When I was very little, I confess that I was mad on ponies. There was a famous horse-rider called Pat Smythe who wrote a lot of books about some kids called the Three Jays and their ponies – I devoured those. Then I went on to Rosemary Sutcliff’s books such as The Eagle of the Ninth, which are set in pre-Roman Britain or about the Roman invasion of Britain. They really inspired me a lot in terms of values, what was important, keeping faith with people, the notion of tribes and belonging and identity.
In your latest book, A Day in the Life of the Brain, you talk about how you sought answers to ‘the big questions’ in ‘literature and history’ before you turned to science. What sort of books did you have in mind?
One is The Leopard by Giuseppe di Lampedusa. It is set in Sicily about 1860, and the theme is that things have to change in order to remain the same. An Italian nobleman has to embrace change in the shape of marrying his nephew to a nouveau riche woman, so it touches on the clashes of class and culture at that time. But it’s much greater than that – it’s about life and death and meaning. The author was actually dying when he wrote the book, but he writes about death in such a positive way. The other novel that comes to mind is A Hundred Years of Solitude by Gabriel García Márquez. That’s a much more sweeping saga, where the supernatural shades into the natural with no problem whatever – there are lots of yellow butterflies in the bathroom when someone is in love. As for history, I studied Classics before I became a scientist and was fascinated by Thucydides’ History of the Peloponnesian War and its contrast between Athenian culture and the much cruder Spartan one.
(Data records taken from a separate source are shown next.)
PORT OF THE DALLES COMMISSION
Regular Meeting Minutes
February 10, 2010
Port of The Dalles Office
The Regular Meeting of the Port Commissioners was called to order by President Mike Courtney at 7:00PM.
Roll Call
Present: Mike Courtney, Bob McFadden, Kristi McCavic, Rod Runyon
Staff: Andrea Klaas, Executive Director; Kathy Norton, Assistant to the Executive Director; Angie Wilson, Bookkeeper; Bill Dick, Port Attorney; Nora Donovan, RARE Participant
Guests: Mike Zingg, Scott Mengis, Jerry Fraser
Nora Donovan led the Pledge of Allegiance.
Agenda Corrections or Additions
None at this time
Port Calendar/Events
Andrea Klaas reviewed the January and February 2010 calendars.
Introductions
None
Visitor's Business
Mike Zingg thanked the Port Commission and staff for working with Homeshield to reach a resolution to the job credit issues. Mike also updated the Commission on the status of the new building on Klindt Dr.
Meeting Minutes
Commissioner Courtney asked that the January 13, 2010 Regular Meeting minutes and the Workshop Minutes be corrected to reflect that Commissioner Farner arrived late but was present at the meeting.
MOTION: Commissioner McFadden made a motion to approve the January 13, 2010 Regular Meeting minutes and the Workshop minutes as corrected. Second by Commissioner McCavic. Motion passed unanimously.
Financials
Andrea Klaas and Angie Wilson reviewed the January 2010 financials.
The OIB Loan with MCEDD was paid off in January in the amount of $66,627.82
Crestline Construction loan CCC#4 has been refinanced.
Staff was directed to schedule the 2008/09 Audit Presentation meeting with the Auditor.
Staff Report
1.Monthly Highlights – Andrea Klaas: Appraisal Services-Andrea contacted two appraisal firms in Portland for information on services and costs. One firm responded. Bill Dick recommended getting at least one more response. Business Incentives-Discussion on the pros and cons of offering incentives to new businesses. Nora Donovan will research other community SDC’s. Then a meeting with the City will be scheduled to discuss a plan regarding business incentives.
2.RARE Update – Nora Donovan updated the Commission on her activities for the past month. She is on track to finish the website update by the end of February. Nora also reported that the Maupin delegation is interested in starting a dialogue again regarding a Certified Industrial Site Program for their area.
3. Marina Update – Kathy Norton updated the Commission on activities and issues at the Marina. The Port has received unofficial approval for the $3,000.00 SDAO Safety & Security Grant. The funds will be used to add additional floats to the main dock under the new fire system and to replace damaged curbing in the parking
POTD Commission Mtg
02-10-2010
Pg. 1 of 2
Which novels or poems are best at capturing our constantly shifting conscious subjectivity that you also study as a neuroscientist?
I think poetry lends itself much more easily than fiction to capturing that, through short, staccato images. I thought of The Love Song of J. Alfred Prufrock by T. S. Eliot and phrases such as “Do I dare/Disturb the universe?” or “I have measured out my life with coffee spoons.” Those things are said so succinctly and so well. The other poem that came to mind at the time of the referendum on the European Union was W. B. Yeats’ The Second Coming, where “The best lack all conviction, while the worst/Are full of passionate intensity.” That sums up the Brexit debate!
What is the last book you gave as a gift, and to whom?
This is a wonderful opportunity for a plug, but it’s true. My mum, Dorice Greenfield, is 89 and published a book last year called War Time, Peace Time, My Time. It’s a life in the middle of the 20th century, with conflicts of class and religion and so on, and I gave it to someone I stayed with in Aspen.
What books are on your desk waiting to be read?
Julian Fellowes’ Belgravia, which I bought at Edinburgh airport last week. It’s set in the 1840s and that fits with my love of history.
Baroness Susan Greenfield is senior research fellow at Lincoln College, Oxford. Her latest book is A Day in the Life of the Brain: The Neuroscience of Consciousness from Dawn Till Dusk (Allen Lane).